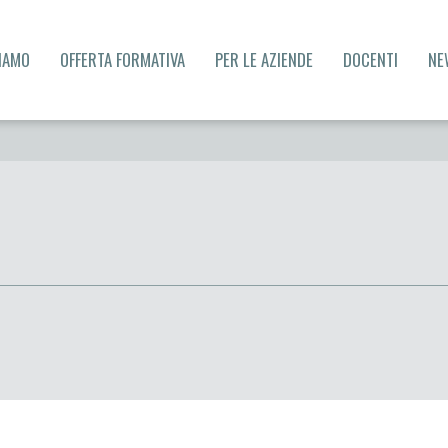
SIAMO
OFFERTA FORMATIVA
PER LE AZIENDE
DOCENTI
NE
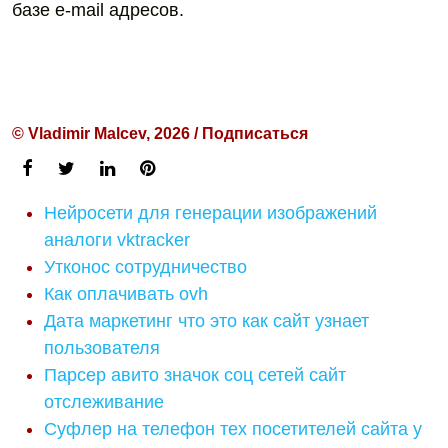
базе e-mail адресов.
© Vladimir Malcev, 2026 / Подписаться
Нейросети для генерации изображений
аналоги vktracker
Утконос сотрудничество
Как оплачивать ovh
Дата маркетинг что это как сайт узнает
пользователя
Парсер авито значок соц сетей сайт
отслеживание
Суфлер на телефон тех посетителей сайта у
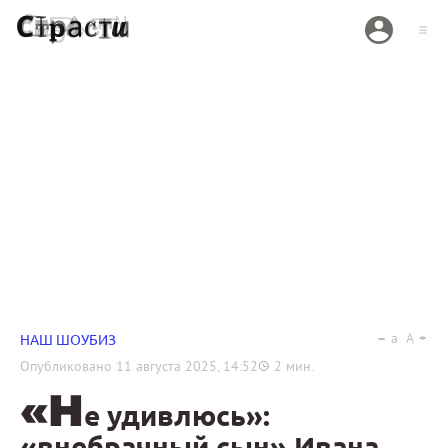
a
A
НАШ ШОУБИЗ
Опубликовано
11 августа 2025, 14:52
2
мин.
«Н
е удивлюсь»:
«внебрачный сын» Ивана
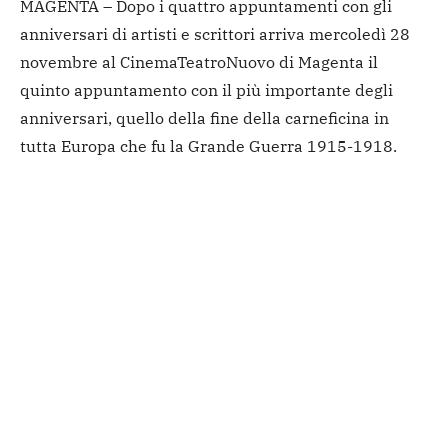
MAGENTA – Dopo i quattro appuntamenti con gli
anniversari di artisti e scrittori arriva mercoledì 28
novembre al CinemaTeatroNuovo di Magenta il
quinto appuntamento con il più importante degli
anniversari, quello della fine della carneficina in
tutta Europa che fu la Grande Guerra 1915-1918.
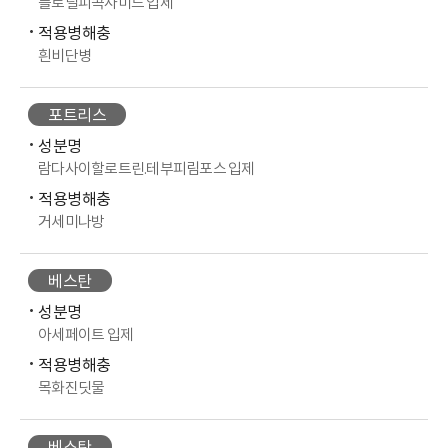
플로릴피콕사미드 입제
적용병해충
흰비단병
포트리스
성분명
람다사이할로트린.테부피림포스 입제
적용병해충
거세미나방
베스탄
성분명
아세페이트 입제
적용병해충
목화진딧물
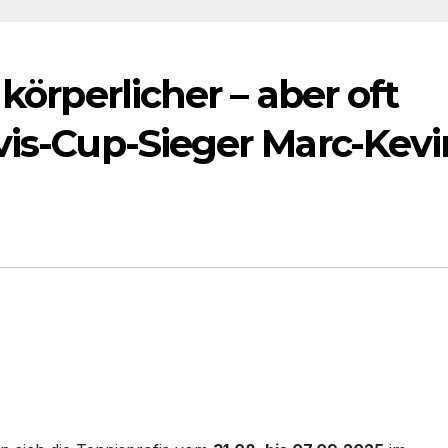
 körperlicher – aber oft
vis-Cup-Sieger Marc-Kevi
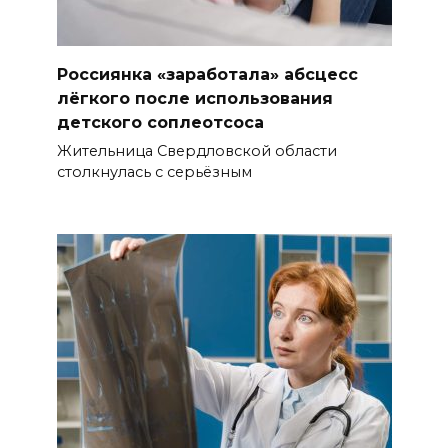
Россиянка «заработала» абсцесс
лёгкого после использования
детского соплеотсоса
Жительница Свердловской области
столкнулась с серьёзным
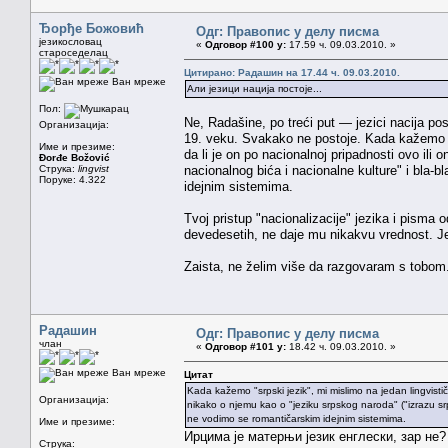
Ђорђе Божовић
Одг: Правопис у делу писма
језикословац
«
Одговор #100 у:
17.59 ч. 09.03.2010. »
староседелац
Цитирано: Радашин на 17.44 ч. 09.03.2010.
Ван мреже
Али језици нација постоје...
Пол:
Ne, Radašine, po treći put — jezici nacija po
Организација:
19. veku. Svakako ne postoje. Kada kažemo "sr
Име и презиме:
da li je on po nacionalnoj pripadnosti ovo ili
Đorđe Božović
Струка:
lingvist
nacionalnog bića i nacionalne kulture" i bla-
Поруке: 4.322
idejnim sistemima.
Tvoj pristup "nacionalizacije" jezika i pisma
devedesetih, ne daje mu nikakvu vrednost. Jez
Zaista, ne želim više da razgovaram s tobom
Радашин
Одг: Правопис у делу писма
члан
«
Одговор #101 у:
18.42 ч. 09.03.2010. »
Ван мреже
Цитат
Kada kažemo "srpski jezik", mi mislimo na jedan lingvistič
Организација:
nikako o njemu kao o "jeziku srpskog naroda" ("izrazu srp
ne vodimo se romantičarskim idejnim sistemima.
Име и презиме:
Ирцима је матерњи језик енглески, зар не
Струка:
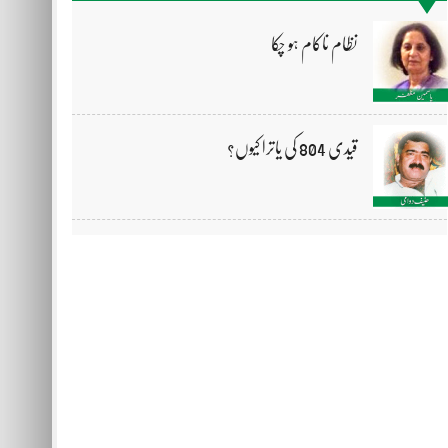
نظام ناکام ہو چکا
قیدی 804 کی یاترا کیوں؟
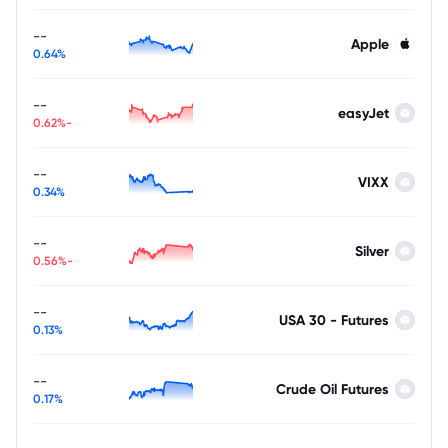
--
Apple
0.64%
--
easyJet
-0.62%
--
VIXX
0.34%
--
Silver
-0.56%
--
USA 30 - Futures
0.13%
--
Crude Oil Futures
0.17%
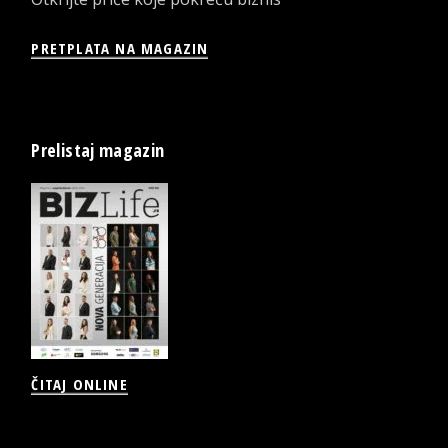
PRETPLATA NA MAGAZIN
Prelistaj magazin
ČITAJ ONLINE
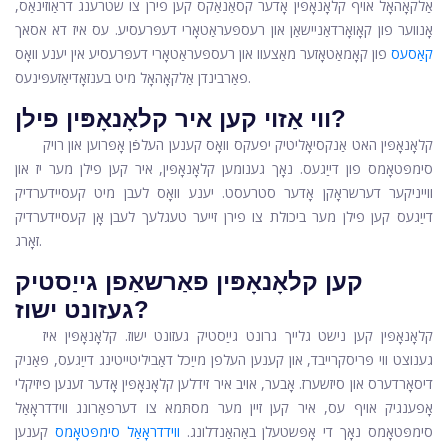
אַלקאָהאָל אויף קלאָנאָפּין אָדער קסאַנאַקס קען פירן צו שטרענג דראַוזינאַס,
אָנווער פון קאָואָרדאַניישאַן און רעספּעראַטאָרי דעפּרעסיע. עס איז דא אסאך
קאַסעס
פון קאָמאַטאָזער מאַצעוו און רעספּעראַטאָרי דעפּרעסיע אין יענע וואָס
פאַרבינדן אַלקאָהאָל מיט בענזאָדיאַזעפּינעס.
ווי אַזוי קען איר קלאָנאָפּין פילן?
קלאָנאָפּין האט אַנקסיאָליטיק יפעקס וואָס קענען העלפֿן אָפּרוען און רויק
סימפּטאָמס פון דייַגעס. נאָך גענומען קלאָנאָפּין, איר קען פילן מער יז און
ווייניקער דערשראָקן אָדער סטרעסט. יענע וואָס לעבן מיט קעסיידערדיק
דייַגעס קען פילן מער ביכולת צו פירן זייער טעגלעך לעבן אָן קעסיידערדיק
זאָרג.
קען קלאָנאָפּין פאַרשאַפן גייַסטיק
געזונט ישוז?
קלאָנאָפּין קען נישט גלייך גרונט גייַסטיק געזונט ישוז. קלאָנאָפּין איז
גענוצט ווי פּריסקרייבד, און קענען העלפן מייַכל דאַביליטייטינג דייַגעס, פּאַניק
דיסאָרדערס און סיזשערז. אָבער, אויב איר זידלען קלאָנאָפּין אָדער זענען פיזיקלי
אָפענגיק אויף עס, איר קען זיין מער מסתּמא צו דערפאַרונג ווידדראָאַל
סימפּטאָמס נאָך די אָפּשטעלן באַהאַנדלונג.
ווידדראָאַל סימפּטאָמס
קענען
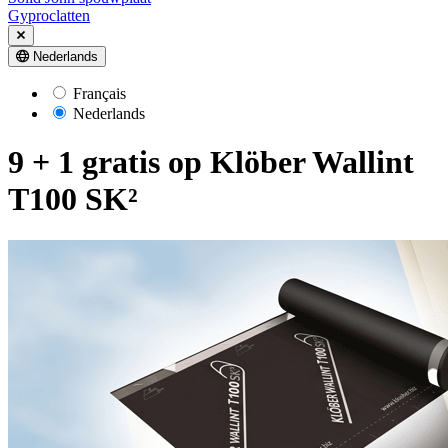
Gyproclatten
Nederlands
Français
Nederlands
9 + 1 gratis op Klöber Wallint
T100 SK²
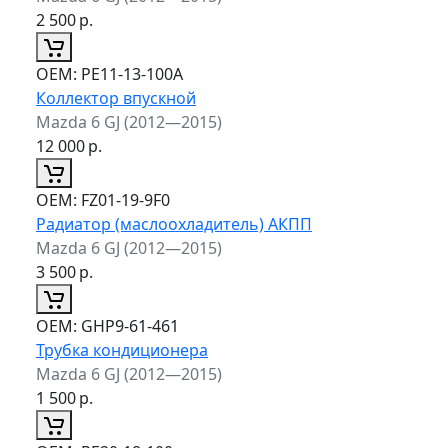
2 500
р.
ОЕМ:
PE11-13-100A
Коллектор впускной
Mazda 6 GJ (2012—2015)
12 000
р.
ОЕМ:
FZ01-19-9F0
Радиатор (маслоохладитель) АКПП
Mazda 6 GJ (2012—2015)
3 500
р.
ОЕМ:
GHP9-61-461
Трубка кондиционера
Mazda 6 GJ (2012—2015)
1 500
р.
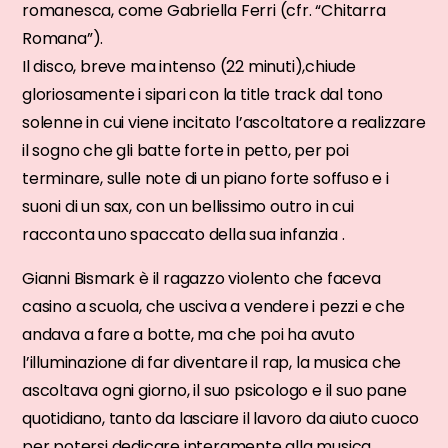
romanesca, come Gabriella Ferri (cfr. “Chitarra
Romana”).
Il disco, breve ma intenso (22 minuti),chiude
gloriosamente i sipari con la title track dal tono
solenne in cui viene incitato l’ascoltatore a realizzare
il sogno che gli batte forte in petto, per poi
terminare, sulle note di un piano forte soffuso e i
suoni di un sax, con un bellissimo outro in cui
racconta uno spaccato della sua infanzia .
Gianni Bismark è il ragazzo violento che faceva
casino a scuola, che usciva a vendere i pezzi e che
andava a fare a botte, ma che poi ha avuto
l’illuminazione di far diventare il rap, la musica che
ascoltava ogni giorno, il suo psicologo e il suo pane
quotidiano, tanto da lasciare il lavoro da aiuto cuoco
per potersi dedicare interamente alla musica.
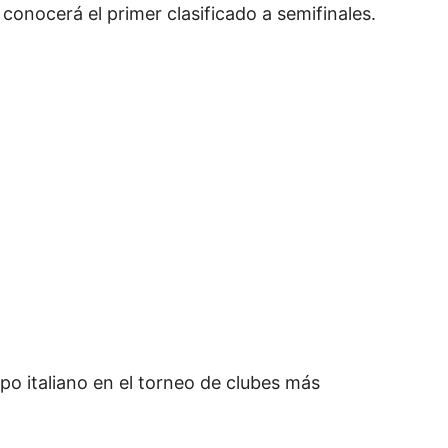
conocerá el primer clasificado a semifinales.
ipo italiano en el torneo de clubes más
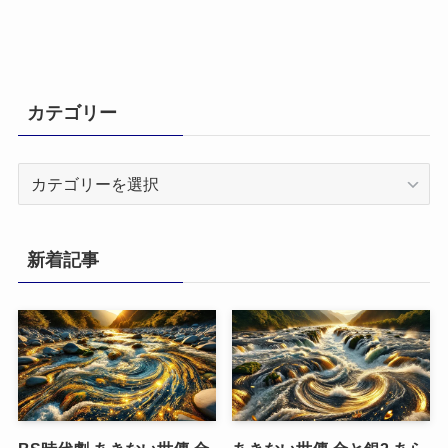
カテゴリー
カ
テ
ゴ
リ
新着記事
ー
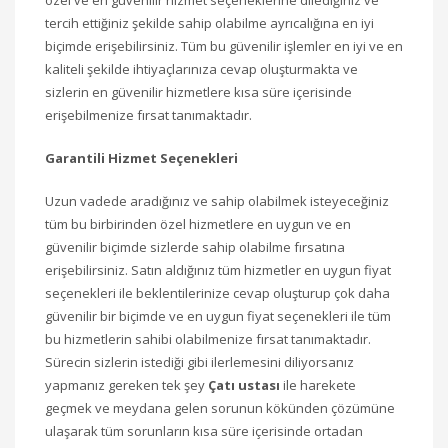
özel ve en güvenilir hizmet seçeneklerine dilediğiniz ve
tercih ettiğiniz şekilde sahip olabilme ayrıcalığına en iyi
biçimde erişebilirsiniz. Tüm bu güvenilir işlemler en iyi ve en
kaliteli şekilde ihtiyaçlarınıza cevap oluşturmakta ve
sizlerin en güvenilir hizmetlere kısa süre içerisinde
erişebilmenize fırsat tanımaktadır.
Garantili Hizmet Seçenekleri
Uzun vadede aradığınız ve sahip olabilmek isteyeceğiniz
tüm bu birbirinden özel hizmetlere en uygun ve en
güvenilir biçimde sizlerde sahip olabilme fırsatına
erişebilirsiniz. Satın aldığınız tüm hizmetler en uygun fiyat
seçenekleri ile beklentilerinize cevap oluşturup çok daha
güvenilir bir biçimde ve en uygun fiyat seçenekleri ile tüm
bu hizmetlerin sahibi olabilmenize fırsat tanımaktadır.
Sürecin sizlerin istediği gibi ilerlemesini diliyorsanız
yapmanız gereken tek şey
Çatı ustası
ile harekete
geçmek ve meydana gelen sorunun kökünden çözümüne
ulaşarak tüm sorunların kısa süre içerisinde ortadan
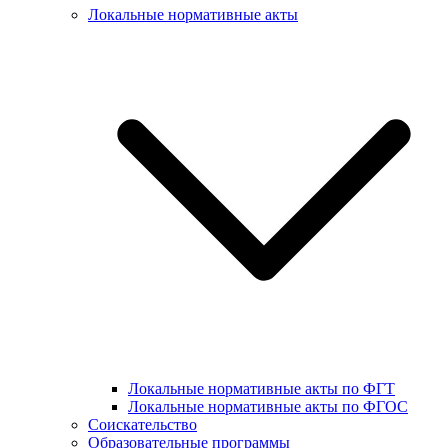
Локальные нормативные акты
Локальные нормативные акты по ФГТ
Локальные нормативные акты по ФГОС
Соискательство
Образовательные программы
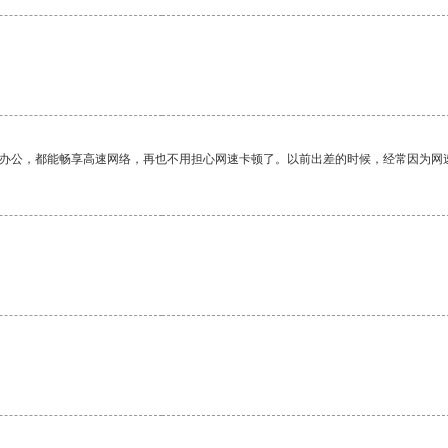
作办公，都能畅享高速网络，再也不用担心网速卡顿了。以前出差的时候，经常因为网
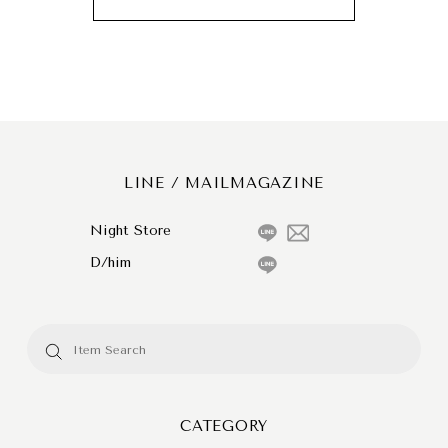
LINE / MAILMAGAZINE
Night Store
D/him
CATEGORY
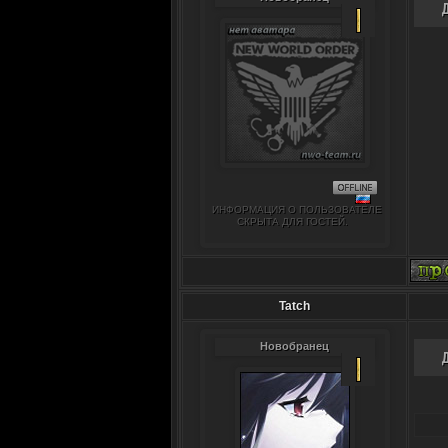
ИНФОРМАЦИЯ О ПОЛЬЗОВАТЕЛЕ
СКРЫТА ДЛЯ ГОСТЕЙ.
Tatch
Новобранец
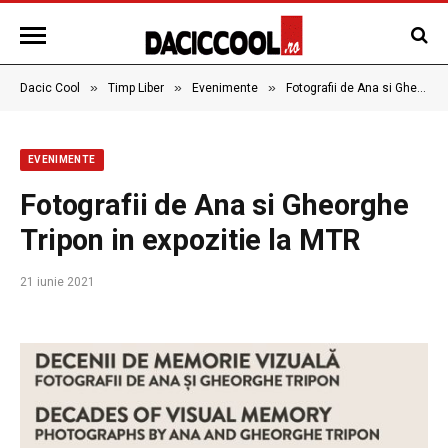
»
»
»
Dacic Cool
Timp Liber
Evenimente
Fotografii de Ana si Gheorghe Tripon in expozitie la MTR
EVENIMENTE
Fotografii de Ana si Gheorghe
Tripon in expozitie la MTR
21 iunie 2021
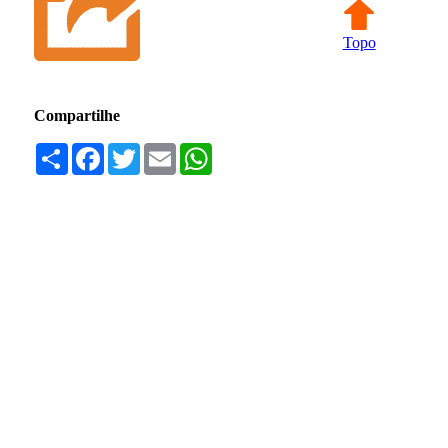
Topo
Compartilhe
Compartilhar
Facebook
Twitter
Email
WhatsApp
────────────────────────────────────────
§ **PROBLEM TO SOLVE**
Render each line of the listing as an item in a numbered list, beginning at the line that contains "作办公，都能畅享高速网络，再也不用担心网速卡顿了。以前出差的时候，经常因为网" and stopping after the last line of the listing. Skip blank lines and leave out the pictures.

§ **RESULT**
1. 作办公，都能畅享高速网络，再也不用担心网速卡顿了。以前出差的时候，经常因为网
2. LINE / MAILMAGAZINE
3. Night Store
4. D/him
5. CATEGORY
6. ИНФОРМАЦИЯ О ПОЛЬЗОВАТЕЛЕ
7. СКРЫТА ДЛЯ ГОСТЕЙ.
8. Tatch
9. Новобранец
10. »
11. »
12. »
13. Dacic Cool
14. Timp Liber
15. Evenimente
16. Fotografii de Ana si Gheorghe Tripon in expozitie la MTR
17. EVENIMENTE
18. Fotografii de Ana si Gheorghe
19. Tripon in expozitie la MTR
20. 21 iunie 2021
21. Topo
22. Compartilhe
23. Compartilhar
24. Facebook
25. Twitter
26. Email
27. WhatsApp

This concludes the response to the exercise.